*DATA EXCERPTS:*

§ §

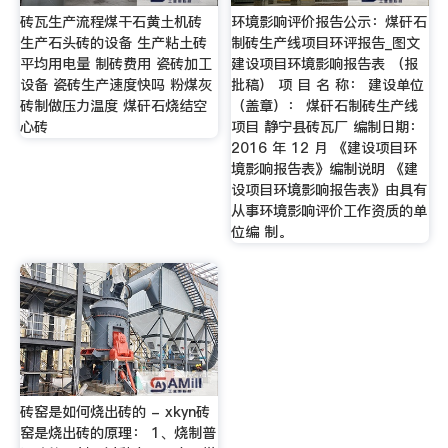
砖瓦生产流程煤干石黄土机砖
环境影响评价报告公示：煤矸石
生产石头砖的设备 生产粘土砖
制砖生产线项目环评报告_图文
平均用电量 制砖费用 瓷砖加工
建设项目环境影响报告表 （报
设备 瓷砖生产速度快吗 粉煤灰
批稿） 项 目 名 称： 建设单位
砖制做压力温度 煤矸石烧结空
（盖章）： 煤矸石制砖生产线
心砖
项目 静宁县砖瓦厂 编制日期：
2016 年 12 月 《建设项目环
境影响报告表》编制说明 《建
设项目环境影响报告表》由具有
从事环境影响评价工作资质的单
位编 制。
砖窑是如何烧出砖的 - xkyn砖
窑是烧出砖的原理： 1、烧制普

§ §

*WORK TASK:*
Output the data verbatim, images excluded.

*ANSWER FOR THIS EXERCISE:*
砖瓦生产流程煤干石黄土机砖
环境影响评价报告公示：煤矸石
生产石头砖的设备 生产粘土砖
制砖生产线项目环评报告_图文
平均用电量 制砖费用 瓷砖加工
建设项目环境影响报告表 （报
设备 瓷砖生产速度快吗 粉煤灰
批稿） 项 目 名 称： 建设单位
砖制做压力温度 煤矸石烧结空
（盖章）： 煤矸石制砖生产线
心砖
项目 静宁县砖瓦厂 编制日期：
2016 年 12 月 《建设项目环
境影响报告表》编制说明 《建
设项目环境影响报告表》由具有
从事环境影响评价工作资质的单
位编 制。
砖窑是如何烧出砖的 - xkyn砖
窑是烧出砖的原理： 1、烧制普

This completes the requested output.